A coordinate transformation is a conversion from a non-projected coordinate system to a coordinate system. A coordinate transformation is done through a series of mathematical equations.
The geodetic datum is an integral part of projections. All coordinates are referenced to a datum. A datum describes the shape of the Earth in mathematical terms. A datum defines the radius, inverse flattening, semi-major axis, and semi-minor axis for an ellipsoid. The North American datum of 1983 (NAD 83) is the United States horizontal or geometric datum. It provides latitude and longitude and some height information.
Unfortunately, NAD 83 is not the only datum you’ll encounter. Before the current datum was defined, many maps were created using different starting points. And even today, people continue to change geodetic datums in an effort to make them more accurate. A common problem is when different coordinate locations are stored in different reference systems. When combining data from different users or eras, it is important to transform all information into common geodetic datums.

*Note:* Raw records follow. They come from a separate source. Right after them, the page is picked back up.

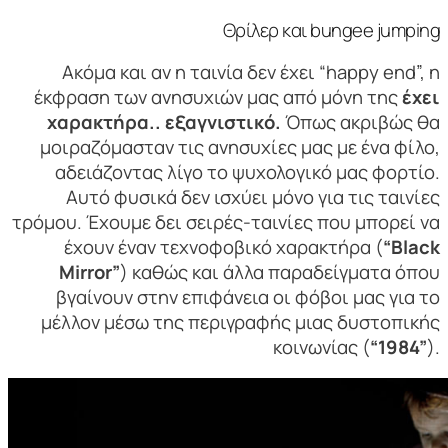
Θρίλερ και bungee jumping
Ακόμα και αν η ταινία δεν έχει “happy end”, η
έκφραση των ανησυχιών μας από μόνη της
έχει
χαρακτήρα.. εξαγνιστικό.
Όπως ακριβώς θα
μοιραζόμασταν τις ανησυχίες μας με ένα φίλο,
αδειάζοντας λίγο το ψυχολογικό μας φορτίο.
Αυτό φυσικά δεν ισχύει μόνο για τις ταινίες
τρόμου. Έχουμε δει σειρές-ταινίες που μπορεί να
έχουν έναν τεχνοφοβικό χαρακτήρα (
“Black
Mirror”
) καθώς και άλλα παραδείγματα όπου
βγαίνουν στην επιφάνεια οι φόβοι μας για το
μέλλον μέσω της περιγραφής μιας δυστοπικής
κοινωνίας (
“1984”
).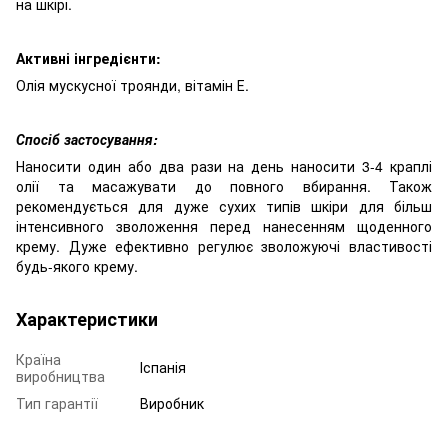
на шкірі.
Активні інгредієнти:
Олія мускусної троянди, вітамін Е.
Спосіб застосування:
Наносити один або два рази на день наносити 3-4 краплі
олії та масажувати до повного вбирання. Також
рекомендується для дуже сухих типів шкіри для більш
інтенсивного зволоження перед нанесенням щоденного
крему. Дуже ефективно регулює зволожуючі властивості
будь-якого крему.
Характеристики
Країна
Іспанія
виробництва
Тип гарантії
Виробник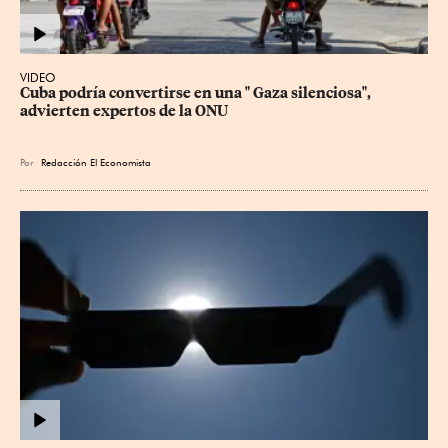
VIDEO
Cuba podría convertirse en una " Gaza silenciosa", 
advierten expertos de la ONU
Por
Redacción El Economista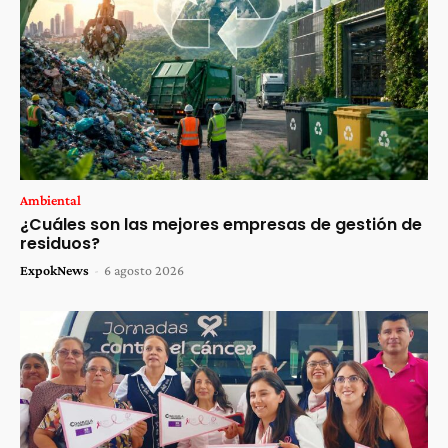
Ambiental
¿Cuáles son las mejores empresas de gestión de
residuos?
ExpokNews
-
6 agosto 2026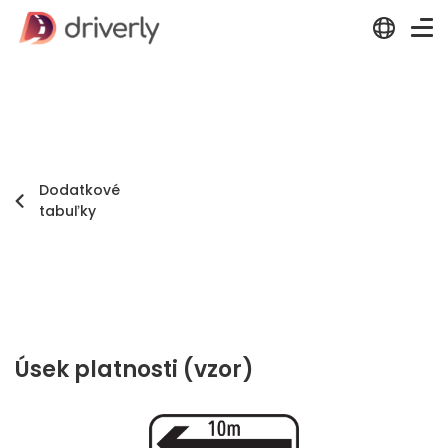
Dodatkové
tabuľky
Úsek platnosti (vzor)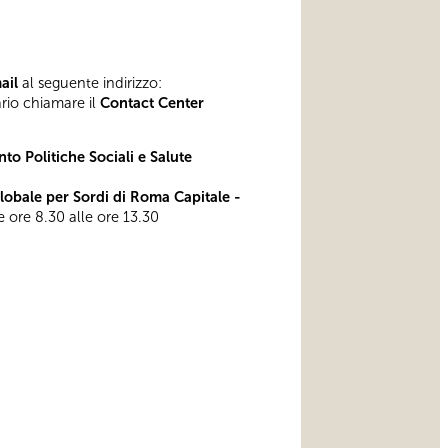
mail
al seguente indirizzo:
ario chiamare il
Contact Center
to Politiche Sociali e Salute
bale per Sordi di Roma Capitale -
le ore 8.30 alle ore 13.30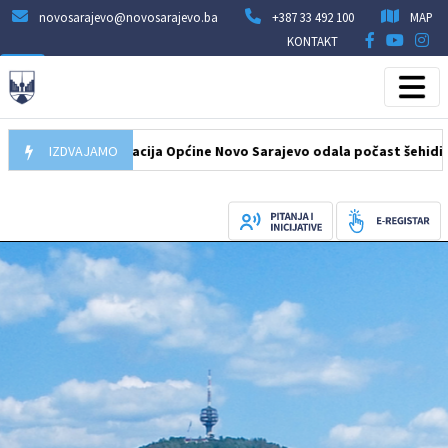
novosarajevo@novosarajevo.ba
+387 33 492 100
MAP
KONTAKT
8.2026
IZDVAJAMO
Delegacija Općine Novo Sarajevo odala počast šehidima i po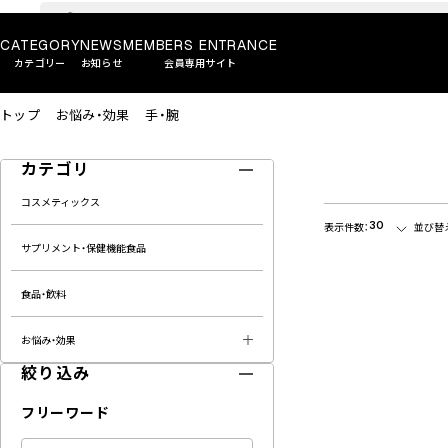
CATEGORY
NEWS
MEMBERS ENTRANCE
カテゴリー
お知らせ
会員専用サイト
トップ
お悩み・効果
手・腕
カテゴリ
コスメティックス
30
表示件数：
並び替
サプリメント・保健機能食品
食品・飲料
お悩み・効果
絞り込み
フリーワード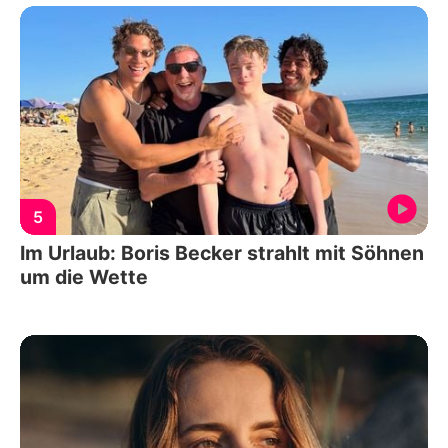
5
Im Urlaub: Boris Becker strahlt mit Söhnen
um die Wette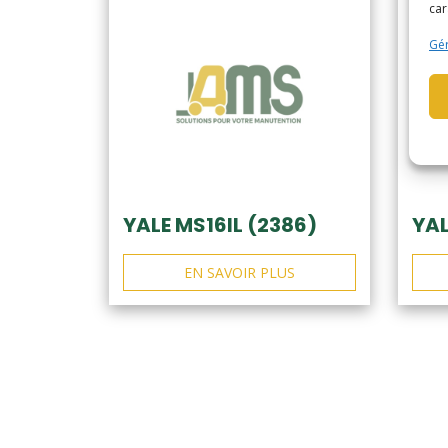
car
Gér
YALE MS16IL (2386)
YAL
EN SAVOIR PLUS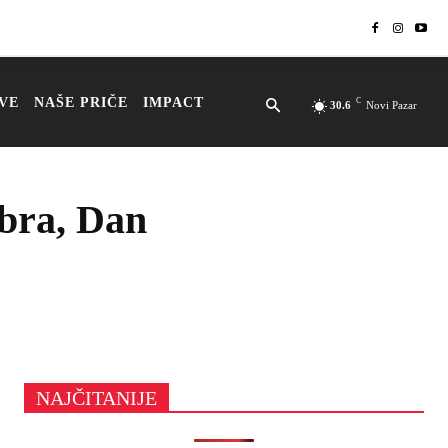
VE
NAŠE PRIČE
IMPACT
C
30.6
Novi Pazar
mbra, Dan
NAJČITANIJE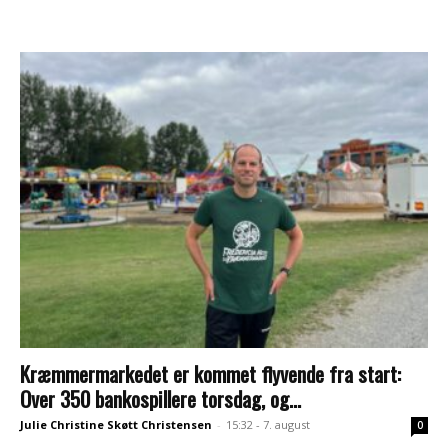
Kræmmermarkedet er kommet flyvende fra start:
Over 350 bankospillere torsdag, og...
Julie Christine Skøtt Christensen
-
15:32 - 7. august
0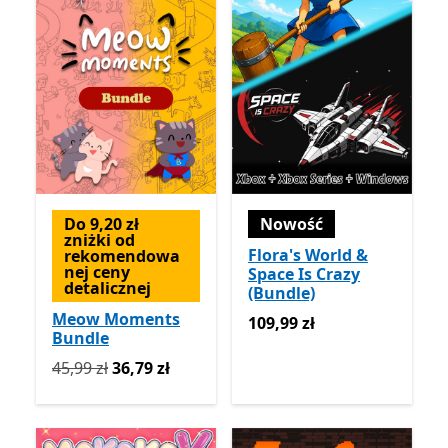
Do 9,20 zł
Nowość
zniżki od
Flora's World &
rekomendowa
nej ceny
Space Is Crazy
detalicznej
(Bundle)
Meow Moments
109,99 zł
109,99 zł
Bundle
Pierwotnie 45,99 zł teraz 36,79 zł
45,99 zł
36,79 zł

Projected coordinate systems are based on geographic coordinates, which are in turn referenced to a datum. For example, State Plane coordinate systems can be referenced to either NAD83 and NAD27 geodetic datums.
NAD27 Datum vs NAD83 Datum
The NAD27 datum was based on the Clarke Ellipsoid of 1866:
Semi-major axis: 6,378,206.4 m
Semi-minor axis: 6,356,583.8 m
Inverse flattening: 294.98
The NAD83 datum was based on the Geodetic Reference System (GRS80) Ellipsoid:
Semi-major axis: 6,378,137.0 m
Semi-minor axis: 6,356,752.3 m
Inverse flattening: 298.26
When you transform NAD83 and NAD27 geographic coordinates to projected State Plane coordinates, it is the same projection method. However, because the geodetic datums were different, the resulting projected coordinates will also be different. In this case, a datum transformation is necessary.
For any type of work where coordinates need to be consistent with each other, you must use the same geodetic datum. If you are marking property or land boundaries or building roads or planning for coastal inundation scenarios, you must know about and use the correct geodetic datums.